Nor do we get any intelligence (in whatever definition you want to use) on why there is a witch coven which seeks to drink vampire blood. In fact there's no intelligence in this novel at all. I'd write a list titled "Sookie Stackhouse is so stupid that..." if I could stand to do the research, but forget that! Let me just pass on one: Sookie Stackhouse is so stupid that she thinks that the reason she's never encountered a fairy before is because she's been so often in the company of the undead. She conveniently forgets that for 26 years, Suck-ee had never even met an undead. That's how abysmally mindless Harris's writing is - or how stupid Suck-ee is.

But back to the witches: is their magic so weak that they need to indulge in this supposedly dangerous practice?

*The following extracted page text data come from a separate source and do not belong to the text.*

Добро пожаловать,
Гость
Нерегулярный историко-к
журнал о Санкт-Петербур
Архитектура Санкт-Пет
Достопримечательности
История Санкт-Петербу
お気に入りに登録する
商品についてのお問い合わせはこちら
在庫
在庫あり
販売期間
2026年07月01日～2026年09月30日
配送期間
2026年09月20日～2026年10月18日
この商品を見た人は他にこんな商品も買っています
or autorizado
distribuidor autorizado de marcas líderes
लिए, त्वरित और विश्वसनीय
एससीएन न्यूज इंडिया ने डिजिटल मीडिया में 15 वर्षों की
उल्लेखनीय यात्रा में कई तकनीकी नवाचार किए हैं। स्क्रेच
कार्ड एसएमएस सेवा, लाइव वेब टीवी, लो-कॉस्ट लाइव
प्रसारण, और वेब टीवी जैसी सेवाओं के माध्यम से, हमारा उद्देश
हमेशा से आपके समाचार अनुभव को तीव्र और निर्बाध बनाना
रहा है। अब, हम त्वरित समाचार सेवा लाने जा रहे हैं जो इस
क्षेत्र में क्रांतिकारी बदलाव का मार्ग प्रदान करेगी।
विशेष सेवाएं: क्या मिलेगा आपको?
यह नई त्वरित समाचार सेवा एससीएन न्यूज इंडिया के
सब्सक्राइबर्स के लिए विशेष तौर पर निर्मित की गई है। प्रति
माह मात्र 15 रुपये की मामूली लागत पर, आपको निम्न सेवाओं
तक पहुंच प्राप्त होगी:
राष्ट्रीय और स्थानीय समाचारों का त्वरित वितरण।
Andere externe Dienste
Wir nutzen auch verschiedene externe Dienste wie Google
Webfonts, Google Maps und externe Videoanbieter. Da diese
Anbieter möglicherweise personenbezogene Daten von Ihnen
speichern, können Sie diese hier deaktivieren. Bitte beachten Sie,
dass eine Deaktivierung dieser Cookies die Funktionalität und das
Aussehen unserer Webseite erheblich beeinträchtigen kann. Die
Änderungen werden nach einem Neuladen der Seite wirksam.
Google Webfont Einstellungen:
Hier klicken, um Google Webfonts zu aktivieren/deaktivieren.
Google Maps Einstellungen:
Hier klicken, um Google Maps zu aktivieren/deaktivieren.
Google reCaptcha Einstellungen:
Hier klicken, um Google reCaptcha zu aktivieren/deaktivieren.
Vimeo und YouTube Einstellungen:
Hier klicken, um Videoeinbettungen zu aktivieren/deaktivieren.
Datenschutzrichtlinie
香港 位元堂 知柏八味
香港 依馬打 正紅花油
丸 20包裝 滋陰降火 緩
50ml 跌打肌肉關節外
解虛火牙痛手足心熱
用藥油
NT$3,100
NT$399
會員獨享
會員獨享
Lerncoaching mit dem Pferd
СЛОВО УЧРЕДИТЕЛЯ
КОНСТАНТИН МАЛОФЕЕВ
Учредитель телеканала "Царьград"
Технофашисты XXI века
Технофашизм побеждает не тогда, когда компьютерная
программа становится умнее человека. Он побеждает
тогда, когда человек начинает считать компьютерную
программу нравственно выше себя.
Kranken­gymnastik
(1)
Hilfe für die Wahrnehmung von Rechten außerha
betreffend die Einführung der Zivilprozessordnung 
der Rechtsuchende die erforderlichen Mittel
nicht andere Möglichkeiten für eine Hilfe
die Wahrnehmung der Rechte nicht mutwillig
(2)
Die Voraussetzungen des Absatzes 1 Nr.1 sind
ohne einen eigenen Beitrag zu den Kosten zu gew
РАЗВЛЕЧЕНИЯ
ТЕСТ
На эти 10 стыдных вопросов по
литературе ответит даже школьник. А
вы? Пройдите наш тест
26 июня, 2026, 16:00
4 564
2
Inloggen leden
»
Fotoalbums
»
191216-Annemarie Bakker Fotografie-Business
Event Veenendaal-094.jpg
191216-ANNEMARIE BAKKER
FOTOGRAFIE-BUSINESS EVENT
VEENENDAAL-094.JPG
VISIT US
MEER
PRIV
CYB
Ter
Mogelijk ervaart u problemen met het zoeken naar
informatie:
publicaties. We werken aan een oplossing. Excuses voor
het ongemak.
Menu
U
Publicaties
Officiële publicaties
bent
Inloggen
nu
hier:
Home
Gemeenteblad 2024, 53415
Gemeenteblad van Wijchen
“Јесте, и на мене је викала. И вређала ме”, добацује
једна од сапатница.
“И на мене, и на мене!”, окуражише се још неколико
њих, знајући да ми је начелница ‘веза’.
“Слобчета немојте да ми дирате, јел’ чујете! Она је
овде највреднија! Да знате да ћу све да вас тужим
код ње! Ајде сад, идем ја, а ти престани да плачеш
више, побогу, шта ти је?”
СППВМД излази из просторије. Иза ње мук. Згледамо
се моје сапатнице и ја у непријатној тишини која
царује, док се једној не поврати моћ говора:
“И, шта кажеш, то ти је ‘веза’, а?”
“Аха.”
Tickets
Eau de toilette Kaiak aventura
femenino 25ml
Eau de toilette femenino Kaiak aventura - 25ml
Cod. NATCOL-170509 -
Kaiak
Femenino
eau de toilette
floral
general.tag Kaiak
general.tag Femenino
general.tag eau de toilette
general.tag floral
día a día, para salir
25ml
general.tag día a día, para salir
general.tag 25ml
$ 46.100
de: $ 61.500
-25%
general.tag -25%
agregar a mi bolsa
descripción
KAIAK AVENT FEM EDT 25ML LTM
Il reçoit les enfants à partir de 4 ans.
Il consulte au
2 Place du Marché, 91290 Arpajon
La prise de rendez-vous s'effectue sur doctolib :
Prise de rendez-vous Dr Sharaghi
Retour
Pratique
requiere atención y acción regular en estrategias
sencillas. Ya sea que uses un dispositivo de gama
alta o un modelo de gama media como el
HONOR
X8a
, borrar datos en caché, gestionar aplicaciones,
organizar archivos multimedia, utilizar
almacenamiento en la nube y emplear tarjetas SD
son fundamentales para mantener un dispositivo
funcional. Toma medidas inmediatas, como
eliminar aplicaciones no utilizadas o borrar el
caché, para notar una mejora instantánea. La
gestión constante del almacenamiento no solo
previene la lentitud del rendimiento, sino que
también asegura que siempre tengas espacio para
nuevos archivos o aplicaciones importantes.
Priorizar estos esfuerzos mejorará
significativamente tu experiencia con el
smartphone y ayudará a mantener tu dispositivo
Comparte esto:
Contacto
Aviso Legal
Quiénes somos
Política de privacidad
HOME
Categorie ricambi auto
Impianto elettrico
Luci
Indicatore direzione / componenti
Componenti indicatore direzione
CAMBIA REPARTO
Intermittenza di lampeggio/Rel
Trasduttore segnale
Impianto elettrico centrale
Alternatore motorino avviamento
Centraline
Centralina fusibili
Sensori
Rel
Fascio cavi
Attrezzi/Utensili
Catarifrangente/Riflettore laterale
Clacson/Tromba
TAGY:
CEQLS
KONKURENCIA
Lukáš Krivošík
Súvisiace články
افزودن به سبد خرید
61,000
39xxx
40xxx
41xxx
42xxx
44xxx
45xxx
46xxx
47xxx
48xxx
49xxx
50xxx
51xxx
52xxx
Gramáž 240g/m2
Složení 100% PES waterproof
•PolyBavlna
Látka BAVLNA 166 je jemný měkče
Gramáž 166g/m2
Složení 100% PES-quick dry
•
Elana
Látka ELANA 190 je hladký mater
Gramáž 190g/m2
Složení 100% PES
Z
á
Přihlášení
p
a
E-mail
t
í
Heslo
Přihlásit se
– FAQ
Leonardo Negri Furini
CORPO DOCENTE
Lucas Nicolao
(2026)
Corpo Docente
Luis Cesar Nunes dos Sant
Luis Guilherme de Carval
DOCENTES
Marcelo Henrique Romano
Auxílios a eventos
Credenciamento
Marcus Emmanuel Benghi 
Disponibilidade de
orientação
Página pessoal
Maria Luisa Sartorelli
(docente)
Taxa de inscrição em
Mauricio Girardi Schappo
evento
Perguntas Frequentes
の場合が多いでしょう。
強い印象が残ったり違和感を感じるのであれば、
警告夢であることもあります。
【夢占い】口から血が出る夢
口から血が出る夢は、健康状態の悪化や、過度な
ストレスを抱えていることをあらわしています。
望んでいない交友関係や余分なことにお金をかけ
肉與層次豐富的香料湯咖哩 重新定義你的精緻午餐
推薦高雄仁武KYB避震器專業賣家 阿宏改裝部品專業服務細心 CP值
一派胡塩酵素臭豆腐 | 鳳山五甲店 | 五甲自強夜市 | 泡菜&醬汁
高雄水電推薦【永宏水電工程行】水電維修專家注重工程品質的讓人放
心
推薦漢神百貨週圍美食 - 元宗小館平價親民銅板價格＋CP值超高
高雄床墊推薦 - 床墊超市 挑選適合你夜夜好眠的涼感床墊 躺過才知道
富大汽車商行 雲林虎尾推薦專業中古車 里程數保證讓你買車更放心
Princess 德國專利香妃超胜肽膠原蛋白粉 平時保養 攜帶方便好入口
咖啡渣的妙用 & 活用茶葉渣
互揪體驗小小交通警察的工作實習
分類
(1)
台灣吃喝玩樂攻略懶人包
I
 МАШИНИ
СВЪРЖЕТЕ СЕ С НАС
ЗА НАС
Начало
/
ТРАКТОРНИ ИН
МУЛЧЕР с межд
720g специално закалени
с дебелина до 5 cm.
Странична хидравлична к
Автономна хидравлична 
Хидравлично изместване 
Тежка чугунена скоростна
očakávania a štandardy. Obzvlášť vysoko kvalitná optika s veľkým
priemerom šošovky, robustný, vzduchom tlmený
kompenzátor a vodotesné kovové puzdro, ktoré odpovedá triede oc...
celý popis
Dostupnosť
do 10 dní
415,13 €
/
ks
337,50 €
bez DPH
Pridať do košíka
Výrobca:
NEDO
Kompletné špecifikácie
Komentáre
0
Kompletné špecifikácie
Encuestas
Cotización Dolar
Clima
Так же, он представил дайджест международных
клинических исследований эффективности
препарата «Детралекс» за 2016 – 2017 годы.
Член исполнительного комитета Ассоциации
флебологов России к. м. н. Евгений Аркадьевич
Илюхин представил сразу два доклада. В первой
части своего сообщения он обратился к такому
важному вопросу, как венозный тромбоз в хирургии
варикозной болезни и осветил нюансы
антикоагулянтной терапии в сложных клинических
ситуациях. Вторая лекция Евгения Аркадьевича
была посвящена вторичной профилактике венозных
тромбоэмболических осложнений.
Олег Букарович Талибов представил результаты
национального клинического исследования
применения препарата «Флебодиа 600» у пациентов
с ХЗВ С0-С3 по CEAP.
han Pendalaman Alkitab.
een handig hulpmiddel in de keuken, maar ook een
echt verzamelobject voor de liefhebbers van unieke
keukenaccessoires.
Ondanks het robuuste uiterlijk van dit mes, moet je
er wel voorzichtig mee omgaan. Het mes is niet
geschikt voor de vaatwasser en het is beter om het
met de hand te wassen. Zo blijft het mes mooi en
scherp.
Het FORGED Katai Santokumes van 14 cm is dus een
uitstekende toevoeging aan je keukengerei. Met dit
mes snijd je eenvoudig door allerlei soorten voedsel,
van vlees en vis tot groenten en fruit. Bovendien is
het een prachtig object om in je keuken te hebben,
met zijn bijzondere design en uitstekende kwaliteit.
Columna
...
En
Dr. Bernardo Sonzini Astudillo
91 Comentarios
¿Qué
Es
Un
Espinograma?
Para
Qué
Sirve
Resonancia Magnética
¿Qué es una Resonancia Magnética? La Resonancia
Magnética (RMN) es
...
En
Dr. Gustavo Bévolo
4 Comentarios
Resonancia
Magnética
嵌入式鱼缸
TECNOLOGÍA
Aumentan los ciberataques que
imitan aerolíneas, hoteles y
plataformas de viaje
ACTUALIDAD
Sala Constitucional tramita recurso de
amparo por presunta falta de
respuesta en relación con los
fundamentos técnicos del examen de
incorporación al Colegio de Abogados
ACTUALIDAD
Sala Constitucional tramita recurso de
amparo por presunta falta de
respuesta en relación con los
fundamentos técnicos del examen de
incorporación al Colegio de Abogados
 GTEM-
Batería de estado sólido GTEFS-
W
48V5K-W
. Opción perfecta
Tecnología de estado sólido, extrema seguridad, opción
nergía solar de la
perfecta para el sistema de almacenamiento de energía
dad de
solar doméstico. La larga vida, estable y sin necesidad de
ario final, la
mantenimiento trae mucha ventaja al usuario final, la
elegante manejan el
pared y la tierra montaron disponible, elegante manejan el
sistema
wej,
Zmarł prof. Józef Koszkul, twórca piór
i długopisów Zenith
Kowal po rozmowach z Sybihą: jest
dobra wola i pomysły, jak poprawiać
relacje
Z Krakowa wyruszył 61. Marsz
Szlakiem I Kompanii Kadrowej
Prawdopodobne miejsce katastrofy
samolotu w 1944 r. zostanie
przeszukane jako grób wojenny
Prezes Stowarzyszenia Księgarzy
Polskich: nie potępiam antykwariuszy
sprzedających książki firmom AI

And why are they trying to take over the vampires' financial concerns? They're friggin' witches! They can't magic-up all the money and power they want? The finale has the weres and the vamps joining forces to take down the coven. Sookie is required to put herself in harm's way so she can find out how many witches are in this house, and whether there are any 'civilians' who the vamps and weres should leave alone.

The problem with this is that later we're told that the handful of good witches working with the vamps and weres, have been able to single out and put a shine on the three innocent people so everyone knows to leave them and go only for the bad witches. But if the good witches can determine who is in there in order to put the shine on the right ones, then why the hell is Suck-ee needed to figure out who is in there? I'll tell you why: because Harris has trapped herself into the first person using Suck-ee as narrator, and now nothing can happen unless Suck-ee is there to witness it, or we have to learn of it second hand in megabytes of exposition. Yet another example of Harris's bad writing.

This plot sucks! The characters suck. Sookie sucks. Even Eriction sucks in this volume. Conclusion: WARTY IN THE EXTREME! Harris is arguably the world's worst writer and she wins this years Pedantry in Prose award from me. Rest assured I am done now and I will never read - much less review - another Charlatan Harris novel of any blood type. You have my pledge.

Oh, and please don't link to this review. I don't want anyone to know I was stupid enough to actually read four items pulled from Charlaine Harris's garbage!